Batman: Ego - Darwyn Cooke's old school-looking DC Universe and imagining of Batman's id in this one are what make it; the whole thing is basically an exploration in conversation as to why someone would ever want to / agree to be Batman.
Hitman: Ace Of Killers - One of DC's most underrated characters involved in what amounts to basically a six-issue gunbattle in a church. Features Ennis' Section Eight (with Dogwelder), a Nazi demon called the Mawzir, Etrigan, Catwoman, and thousands of rounds of ammo.
Scud: Heavy 3PO - Rob Schrab's bright yellow pinky pointing disposable vending machine robotic assassin gets his start here.
Iron Man: The Iron Age - Last year's love letter to the Marvel Universe told in the form of a time travel story with Iron Man at the center. Dazzler, Power Man & Iron Fist, Human Torch. Captain Britain, X-Men, Avengers, and Dr. Doom - for a series with a lot of different artists and writers, still works really well.

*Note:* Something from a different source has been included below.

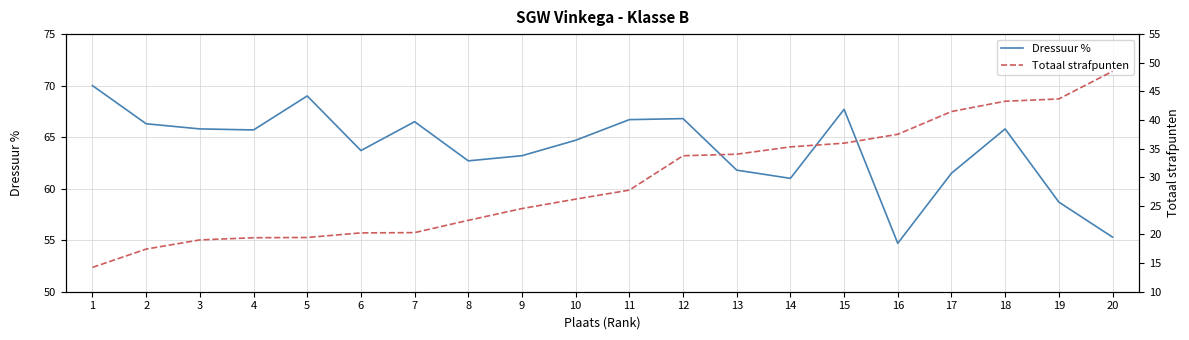

Is the value of Totaal strafpunten at 1 greater than the value of Dressuur % at 14?

No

Superman for All Seasons - There are lots of good Superman stories - Birthright, Red Son, Man of Steel, Whatever Happened to The Man of Tomorrow, For the Man Who has Everything & so on - this is possibly the best examination of the character, his relationship to his environment and his motivations that exists, and it looks like a fucking Norman Rockwell painting, so maybe you oughta take a look.
Aetheric Mechanics - To explain it would be to ruin it a little - it's very thin, so it doesn't show up in the picture, but it's beautiful and contains lots of fun. More Warren Ellis, and a little Sherlock Holmes, kind of.

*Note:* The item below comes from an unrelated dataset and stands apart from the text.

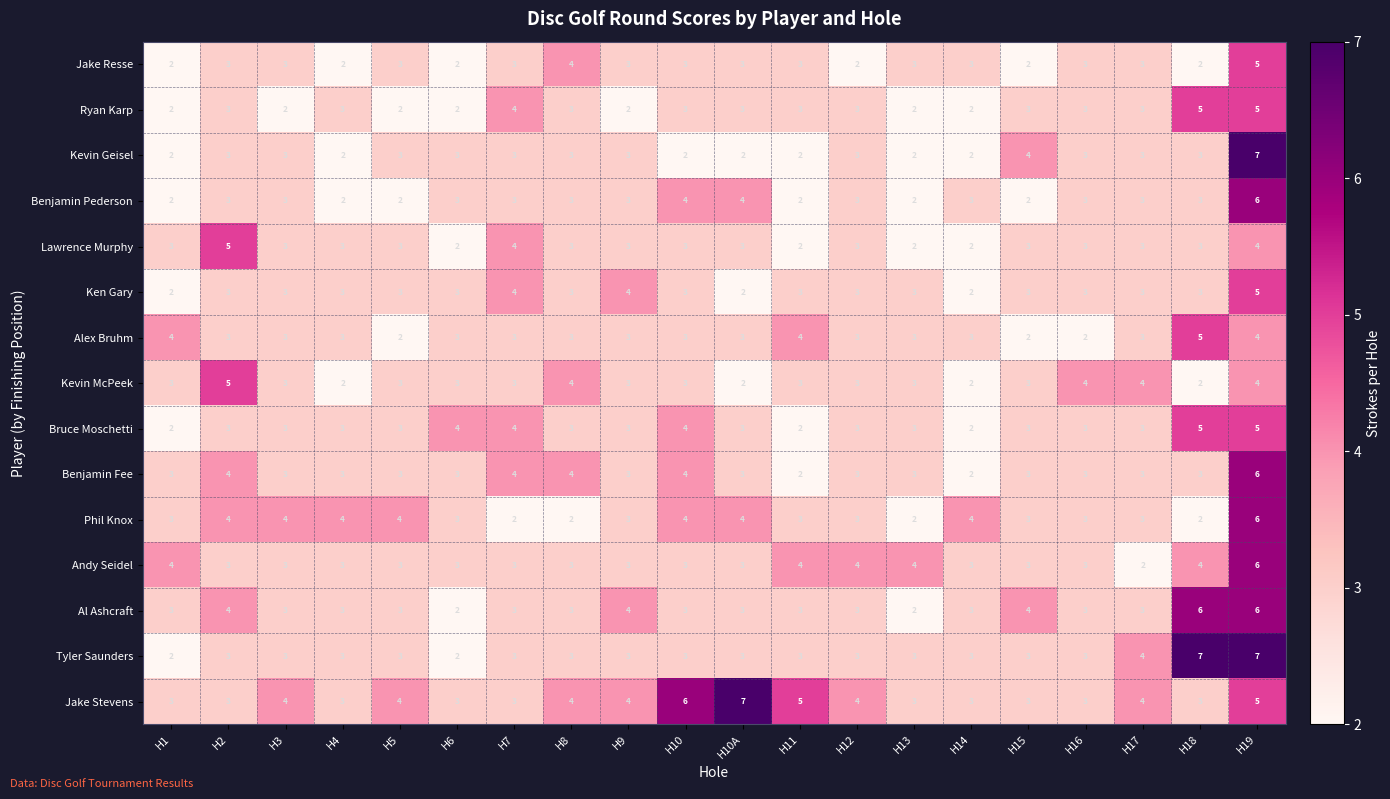

What is the total value across all series at H14?

39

Spider-Man: New Avengers - Begins with changes that force Spidey to move to Avengers Tower, has Hydra and the best clone joke ever in it, and segues nicely into The Other.
Spider-Man: The Other - (ahem) Almost my personal favorite evolutionary Spidey event, second only to Kraven's Last Hunt. The artwork jumps around a lot, but it's good, and has lots of Marvel Universe goodness contained within.

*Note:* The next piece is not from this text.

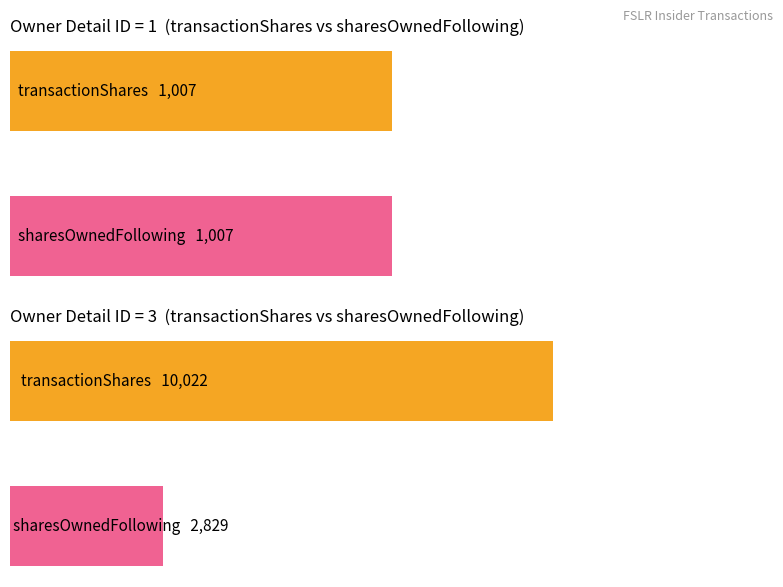

True or false: rptOwnerDetailsId=3 has a value of 17377.6 at 0.

False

Orbiter - The last NASA space shuttle ever comes back after 10 years in space with skin on the outside and radical, physics-defying structural changes. The bastard cousin of the previous Ellis space story listed here.
The Hulk & The Thing: The Big Change - Written to be funny, takes the most amusing parts of these two characters (and Thing dialogue is always funny) and puts them in a cosmic bounty hunter type situation. Best part is when it is "Hulk's turn to reason with guys."
JLA: Terror Incognita - Return of the White Martians! Best Batman/Martian Manhunter interactions ever! Crappy backup stories, but you can't have everything.
JLA/JSA: Virtue and Vice - ALL of the major characters in the DC Universe at the time, solid red herring in the story, nice analysis of DC Universe history, what it means to be good or evil. Johnny Sorrow's kind of a lame character, but he's put to good use in this.
Drax the Destroyer: Earthfall - One of my favorite "little" stories in recent years, an excuse to return the character to his 1970s glory and has a Skrull in it.
Go get all of these and make your local comics guy happy!